MA Language & Linguistics and Philosophy
About this course
Language and linguistics is the scientific study of human language as a natural and social phenomenon, asking how languages are structured, how they are acquired by children, how they change over time, and how they vary across communities and individuals. It draws on cognitive science, psychology, anthropology, and computer science as well as its own distinctive methods, providing tools to analyse everything from the sounds and grammar of individual languages to the social functions of speech, the relationship between language and thought, and the computational modelling of linguistic knowledge.

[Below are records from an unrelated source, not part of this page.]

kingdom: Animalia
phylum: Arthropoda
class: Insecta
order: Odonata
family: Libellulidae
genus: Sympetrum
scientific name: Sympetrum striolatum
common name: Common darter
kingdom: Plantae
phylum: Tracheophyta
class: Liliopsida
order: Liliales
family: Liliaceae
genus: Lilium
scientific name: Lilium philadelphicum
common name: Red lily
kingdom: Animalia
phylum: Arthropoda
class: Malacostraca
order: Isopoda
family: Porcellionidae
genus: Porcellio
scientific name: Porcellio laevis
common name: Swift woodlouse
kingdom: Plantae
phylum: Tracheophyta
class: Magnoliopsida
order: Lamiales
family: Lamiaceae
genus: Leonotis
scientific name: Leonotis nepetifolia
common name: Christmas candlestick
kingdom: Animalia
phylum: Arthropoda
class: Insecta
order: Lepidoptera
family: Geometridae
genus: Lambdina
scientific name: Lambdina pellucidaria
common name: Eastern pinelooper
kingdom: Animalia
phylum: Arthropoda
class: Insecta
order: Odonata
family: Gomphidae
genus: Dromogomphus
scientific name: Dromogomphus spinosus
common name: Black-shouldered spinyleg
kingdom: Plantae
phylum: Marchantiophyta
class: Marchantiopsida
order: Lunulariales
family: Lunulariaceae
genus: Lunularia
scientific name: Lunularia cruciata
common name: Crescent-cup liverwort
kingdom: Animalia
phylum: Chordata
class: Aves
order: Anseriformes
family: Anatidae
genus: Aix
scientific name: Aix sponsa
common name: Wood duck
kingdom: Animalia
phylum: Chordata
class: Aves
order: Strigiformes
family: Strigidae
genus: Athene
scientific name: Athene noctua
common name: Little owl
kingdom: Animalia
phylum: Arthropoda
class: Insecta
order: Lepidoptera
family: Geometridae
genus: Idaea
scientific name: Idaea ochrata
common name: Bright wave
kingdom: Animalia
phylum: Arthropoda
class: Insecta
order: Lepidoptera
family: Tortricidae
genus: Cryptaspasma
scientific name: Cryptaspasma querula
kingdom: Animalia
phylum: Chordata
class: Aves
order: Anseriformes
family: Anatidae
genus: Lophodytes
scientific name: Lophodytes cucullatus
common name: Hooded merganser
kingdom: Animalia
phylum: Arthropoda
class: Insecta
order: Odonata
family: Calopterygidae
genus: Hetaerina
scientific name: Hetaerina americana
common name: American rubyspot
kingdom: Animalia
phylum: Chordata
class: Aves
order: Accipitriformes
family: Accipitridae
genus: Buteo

Philosophy, combined with linguistics, extends this enquiry into some of the deepest questions about meaning, mind, and the nature of knowledge, asking what concepts are, how language relates to thought and reality, and what it means to understand anything at all. At the University of Aberdeen, this four-year full-time degree develops both disciplines across a programme that also includes a year abroad. You will study the core areas of linguistics, including phonetics, phonology, morphology, syntax, semantics, and pragmatics, alongside the history and evolution of language. You will also engage with sociolinguistics, examining how language varies with social identity, and with the cognitive dimensions of language acquisition and processing. The philosophy component introduces you to logic, epistemology, ethics, and philosophy of mind and language, building the analytical tools to address the foundational questions that connect both disciplines. The year abroad provides a sustained opportunity to study in another academic and cultural environment, sharpening your awareness of how language and thought are shaped by context. Graduates of this combination enter careers in linguistics research, language teaching, speech and language therapy, computational linguistics and natural language processing, lexicography, publishing, and the civil service. The analytical rigour and philosophical training developed by the degree is valued in law, management, public policy, and education. Many graduates continue to postgraduate study in linguistics, philosophy of language, cognitive science, or speech and language therapy, building the specialist expertise needed for research and professional roles in these fields.